[Saved entries]
== Segment start ==

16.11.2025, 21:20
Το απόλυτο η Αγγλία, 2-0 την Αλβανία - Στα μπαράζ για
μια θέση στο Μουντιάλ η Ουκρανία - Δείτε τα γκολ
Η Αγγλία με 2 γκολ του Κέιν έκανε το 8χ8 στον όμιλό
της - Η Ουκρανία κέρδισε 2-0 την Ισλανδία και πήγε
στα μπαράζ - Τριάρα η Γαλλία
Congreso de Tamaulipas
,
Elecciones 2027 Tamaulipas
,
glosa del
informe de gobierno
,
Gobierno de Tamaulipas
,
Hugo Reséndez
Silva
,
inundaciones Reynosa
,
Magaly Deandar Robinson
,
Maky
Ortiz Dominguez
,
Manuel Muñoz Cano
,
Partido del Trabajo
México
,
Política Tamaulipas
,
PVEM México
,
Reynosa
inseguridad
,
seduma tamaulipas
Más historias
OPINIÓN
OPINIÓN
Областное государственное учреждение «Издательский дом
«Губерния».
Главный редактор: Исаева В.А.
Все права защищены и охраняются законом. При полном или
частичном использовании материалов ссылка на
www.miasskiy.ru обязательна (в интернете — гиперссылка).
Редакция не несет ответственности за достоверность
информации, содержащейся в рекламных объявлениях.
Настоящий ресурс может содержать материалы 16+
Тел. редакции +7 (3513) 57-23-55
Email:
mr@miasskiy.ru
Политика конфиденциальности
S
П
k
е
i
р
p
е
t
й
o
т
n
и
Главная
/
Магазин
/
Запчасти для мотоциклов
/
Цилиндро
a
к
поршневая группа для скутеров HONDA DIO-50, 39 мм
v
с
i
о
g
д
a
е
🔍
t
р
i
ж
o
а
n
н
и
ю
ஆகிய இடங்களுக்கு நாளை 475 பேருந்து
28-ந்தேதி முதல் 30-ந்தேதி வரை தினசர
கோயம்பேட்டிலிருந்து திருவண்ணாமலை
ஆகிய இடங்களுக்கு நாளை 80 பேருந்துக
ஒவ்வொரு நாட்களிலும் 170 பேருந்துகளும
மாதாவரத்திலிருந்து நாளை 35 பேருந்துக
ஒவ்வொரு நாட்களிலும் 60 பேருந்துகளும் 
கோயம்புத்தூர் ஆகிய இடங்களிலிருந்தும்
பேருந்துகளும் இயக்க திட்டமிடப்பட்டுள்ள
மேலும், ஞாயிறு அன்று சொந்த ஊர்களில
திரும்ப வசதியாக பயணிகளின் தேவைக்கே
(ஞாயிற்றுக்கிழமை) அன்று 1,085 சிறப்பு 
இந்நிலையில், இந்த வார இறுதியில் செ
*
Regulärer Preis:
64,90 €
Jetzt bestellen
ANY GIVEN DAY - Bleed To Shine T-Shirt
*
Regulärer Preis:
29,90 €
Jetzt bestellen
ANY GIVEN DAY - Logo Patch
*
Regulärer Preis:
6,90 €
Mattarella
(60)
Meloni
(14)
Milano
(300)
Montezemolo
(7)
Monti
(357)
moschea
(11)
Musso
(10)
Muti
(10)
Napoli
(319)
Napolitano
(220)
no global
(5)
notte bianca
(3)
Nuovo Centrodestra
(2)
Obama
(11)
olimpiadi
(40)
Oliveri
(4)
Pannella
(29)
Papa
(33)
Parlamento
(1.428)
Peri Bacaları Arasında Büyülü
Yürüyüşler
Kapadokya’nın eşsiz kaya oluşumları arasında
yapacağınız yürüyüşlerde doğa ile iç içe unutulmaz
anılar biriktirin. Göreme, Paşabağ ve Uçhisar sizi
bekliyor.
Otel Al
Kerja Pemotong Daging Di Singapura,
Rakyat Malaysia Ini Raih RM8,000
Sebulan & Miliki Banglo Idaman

== Segment end ==

*WHAT NEEDS TO BE DONE*
The response should consist of every record, written out exactly as given.

*RESPONSE AREA*
16.11.2025, 21:20
Το απόλυτο η Αγγλία, 2-0 την Αλβανία - Στα μπαράζ για
μια θέση στο Μουντιάλ η Ουκρανία - Δείτε τα γκολ
Η Αγγλία με 2 γκολ του Κέιν έκανε το 8χ8 στον όμιλό
της - Η Ουκρανία κέρδισε 2-0 την Ισλανδία και πήγε
στα μπαράζ - Τριάρα η Γαλλία
Congreso de Tamaulipas
,
Elecciones 2027 Tamaulipas
,
glosa del
informe de gobierno
,
Gobierno de Tamaulipas
,
Hugo Reséndez
Silva
,
inundaciones Reynosa
,
Magaly Deandar Robinson
,
Maky
Ortiz Dominguez
,
Manuel Muñoz Cano
,
Partido del Trabajo
México
,
Política Tamaulipas
,
PVEM México
,
Reynosa
inseguridad
,
seduma tamaulipas
Más historias
OPINIÓN
OPINIÓN
Областное государственное учреждение «Издательский дом
«Губерния».
Главный редактор: Исаева В.А.
Все права защищены и охраняются законом. При полном или
частичном использовании материалов ссылка на
www.miasskiy.ru обязательна (в интернете — гиперссылка).
Редакция не несет ответственности за достоверность
информации, содержащейся в рекламных объявлениях.
Настоящий ресурс может содержать материалы 16+
Тел. редакции +7 (3513) 57-23-55
Email:
mr@miasskiy.ru
Политика конфиденциальности
S
П
k
е
i
р
p
е
t
й
o
т
n
и
Главная
/
Магазин
/
Запчасти для мотоциклов
/
Цилиндро
a
к
поршневая группа для скутеров HONDA DIO-50, 39 мм
v
с
i
о
g
д
a
е
🔍
t
р
i
ж
o
а
n
н
и
ю
ஆகிய இடங்களுக்கு நாளை 475 பேருந்து
28-ந்தேதி முதல் 30-ந்தேதி வரை தினசர
கோயம்பேட்டிலிருந்து திருவண்ணாமலை
ஆகிய இடங்களுக்கு நாளை 80 பேருந்துக
ஒவ்வொரு நாட்களிலும் 170 பேருந்துகளும
மாதாவரத்திலிருந்து நாளை 35 பேருந்துக
ஒவ்வொரு நாட்களிலும் 60 பேருந்துகளும் 
கோயம்புத்தூர் ஆகிய இடங்களிலிருந்தும்
பேருந்துகளும் இயக்க திட்டமிடப்பட்டுள்ள
மேலும், ஞாயிறு அன்று சொந்த ஊர்களில
திரும்ப வசதியாக பயணிகளின் தேவைக்கே
(ஞாயிற்றுக்கிழமை) அன்று 1,085 சிறப்பு 
இந்நிலையில், இந்த வார இறுதியில் செ
*
Regulärer Preis:
64,90 €
Jetzt bestellen
ANY GIVEN DAY - Bleed To Shine T-Shirt
*
Regulärer Preis:
29,90 €
Jetzt bestellen
ANY GIVEN DAY - Logo Patch
*
Regulärer Preis:
6,90 €
Mattarella
(60)
Meloni
(14)
Milano
(300)
Montezemolo
(7)
Monti
(357)
moschea
(11)
Musso
(10)
Muti
(10)
Napoli
(319)
Napolitano
(220)
no global
(5)
notte bianca
(3)
Nuovo Centrodestra
(2)
Obama
(11)
olimpiadi
(40)
Oliveri
(4)
Pannella
(29)
Papa
(33)
Parlamento
(1.428)
Peri Bacaları Arasında Büyülü
Yürüyüşler
Kapadokya’nın eşsiz kaya oluşumları arasında
yapacağınız yürüyüşlerde doğa ile iç içe unutulmaz
anılar biriktirin. Göreme, Paşabağ ve Uçhisar sizi
bekliyor.
Otel Al
Kerja Pemotong Daging Di Singapura,
Rakyat Malaysia Ini Raih RM8,000
Sebulan & Miliki Banglo Idaman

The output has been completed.